**The input**
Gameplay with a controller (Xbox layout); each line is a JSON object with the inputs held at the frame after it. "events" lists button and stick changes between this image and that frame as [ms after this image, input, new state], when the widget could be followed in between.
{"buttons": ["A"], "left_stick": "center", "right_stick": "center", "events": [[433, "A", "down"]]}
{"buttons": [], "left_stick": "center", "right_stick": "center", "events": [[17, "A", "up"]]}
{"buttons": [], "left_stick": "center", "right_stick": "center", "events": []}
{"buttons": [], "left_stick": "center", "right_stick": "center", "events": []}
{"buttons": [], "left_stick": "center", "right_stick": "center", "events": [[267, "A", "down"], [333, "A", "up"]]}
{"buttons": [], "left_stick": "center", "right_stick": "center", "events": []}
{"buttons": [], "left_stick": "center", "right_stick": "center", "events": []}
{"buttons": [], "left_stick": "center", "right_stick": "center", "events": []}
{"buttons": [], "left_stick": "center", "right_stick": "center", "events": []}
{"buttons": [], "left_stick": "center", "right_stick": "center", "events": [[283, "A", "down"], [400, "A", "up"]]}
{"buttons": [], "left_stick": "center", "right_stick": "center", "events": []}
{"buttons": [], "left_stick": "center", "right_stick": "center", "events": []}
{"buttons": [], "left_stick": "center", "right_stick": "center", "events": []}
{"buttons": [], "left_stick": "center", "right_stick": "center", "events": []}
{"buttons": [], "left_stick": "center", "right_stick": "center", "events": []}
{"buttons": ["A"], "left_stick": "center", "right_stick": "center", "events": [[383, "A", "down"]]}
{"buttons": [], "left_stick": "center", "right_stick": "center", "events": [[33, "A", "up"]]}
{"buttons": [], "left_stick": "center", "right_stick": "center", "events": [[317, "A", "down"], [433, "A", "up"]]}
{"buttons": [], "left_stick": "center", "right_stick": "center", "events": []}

**Goal of the exercise**
Taking care to miss no line, set down the whole listing above exactly.

**Written solution**
Gameplay with a controller (Xbox layout); each line is a JSON object with the inputs held at the frame after it. "events" lists button and stick changes between this image and that frame as [ms after this image, input, new state], when the widget could be followed in between.
{"buttons": ["A"], "left_stick": "center", "right_stick": "center", "events": [[433, "A", "down"]]}
{"buttons": [], "left_stick": "center", "right_stick": "center", "events": [[17, "A", "up"]]}
{"buttons": [], "left_stick": "center", "right_stick": "center", "events": []}
{"buttons": [], "left_stick": "center", "right_stick": "center", "events": []}
{"buttons": [], "left_stick": "center", "right_stick": "center", "events": [[267, "A", "down"], [333, "A", "up"]]}
{"buttons": [], "left_stick": "center", "right_stick": "center", "events": []}
{"buttons": [], "left_stick": "center", "right_stick": "center", "events": []}
{"buttons": [], "left_stick": "center", "right_stick": "center", "events": []}
{"buttons": [], "left_stick": "center", "right_stick": "center", "events": []}
{"buttons": [], "left_stick": "center", "right_stick": "center", "events": [[283, "A", "down"], [400, "A", "up"]]}
{"buttons": [], "left_stick": "center", "right_stick": "center", "events": []}
{"buttons": [], "left_stick": "center", "right_stick": "center", "events": []}
{"buttons": [], "left_stick": "center", "right_stick": "center", "events": []}
{"buttons": [], "left_stick": "center", "right_stick": "center", "events": []}
{"buttons": [], "left_stick": "center", "right_stick": "center", "events": []}
{"buttons": ["A"], "left_stick": "center", "right_stick": "center", "events": [[383, "A", "down"]]}
{"buttons": [], "left_stick": "center", "right_stick": "center", "events": [[33, "A", "up"]]}
{"buttons": [], "left_stick": "center", "right_stick": "center", "events": [[317, "A", "down"], [433, "A", "up"]]}
{"buttons": [], "left_stick": "center", "right_stick": "center", "events": []}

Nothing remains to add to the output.